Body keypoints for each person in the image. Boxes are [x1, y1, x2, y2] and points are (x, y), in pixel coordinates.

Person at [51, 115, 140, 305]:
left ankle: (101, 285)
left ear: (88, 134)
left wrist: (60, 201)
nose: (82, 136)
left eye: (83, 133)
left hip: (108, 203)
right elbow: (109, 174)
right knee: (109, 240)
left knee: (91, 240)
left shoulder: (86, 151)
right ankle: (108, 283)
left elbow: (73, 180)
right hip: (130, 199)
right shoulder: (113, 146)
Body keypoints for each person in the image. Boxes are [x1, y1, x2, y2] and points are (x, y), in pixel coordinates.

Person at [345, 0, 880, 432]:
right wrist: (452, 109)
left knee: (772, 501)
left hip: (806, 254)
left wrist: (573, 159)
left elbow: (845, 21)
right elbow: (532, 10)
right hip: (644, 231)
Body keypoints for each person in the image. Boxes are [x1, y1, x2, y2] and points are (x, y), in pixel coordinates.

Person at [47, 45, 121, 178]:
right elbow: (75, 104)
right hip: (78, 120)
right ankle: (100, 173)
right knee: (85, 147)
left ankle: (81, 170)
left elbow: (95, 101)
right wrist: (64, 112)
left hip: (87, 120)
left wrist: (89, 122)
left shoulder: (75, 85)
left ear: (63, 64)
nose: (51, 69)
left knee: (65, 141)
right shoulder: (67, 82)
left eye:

• Assignment
Extract exactly the leading lines of the data, stopping at and including the line with "nose: (51, 69)".

• Reply to the task
Body keypoints for each person in the image. Boxes are [x1, y1, x2, y2] and points are (x, y), in pixel coordinates.

Person at [51, 115, 140, 305]:
left ankle: (101, 285)
left ear: (88, 134)
left wrist: (60, 201)
nose: (82, 136)
left eye: (83, 133)
left hip: (108, 203)
right elbow: (109, 174)
right knee: (109, 240)
left knee: (91, 240)
left shoulder: (86, 151)
right ankle: (108, 283)
left elbow: (73, 180)
right hip: (130, 199)
right shoulder: (113, 146)
Body keypoints for each person in the image. Boxes are [x1, y1, x2, y2] and points are (x, y), in pixel coordinates.

Person at [345, 0, 880, 432]:
right wrist: (452, 109)
left knee: (772, 501)
left hip: (806, 254)
left wrist: (573, 159)
left elbow: (845, 21)
right elbow: (532, 10)
right hip: (644, 231)
Body keypoints for each person in the image. Boxes are [x1, y1, x2, y2] and points are (x, y), in pixel coordinates.

Person at [47, 45, 121, 178]:
right elbow: (75, 104)
right hip: (78, 120)
right ankle: (100, 173)
right knee: (85, 147)
left ankle: (81, 170)
left elbow: (95, 101)
right wrist: (64, 112)
left hip: (87, 120)
left wrist: (89, 122)
left shoulder: (75, 85)
left ear: (63, 64)
nose: (51, 69)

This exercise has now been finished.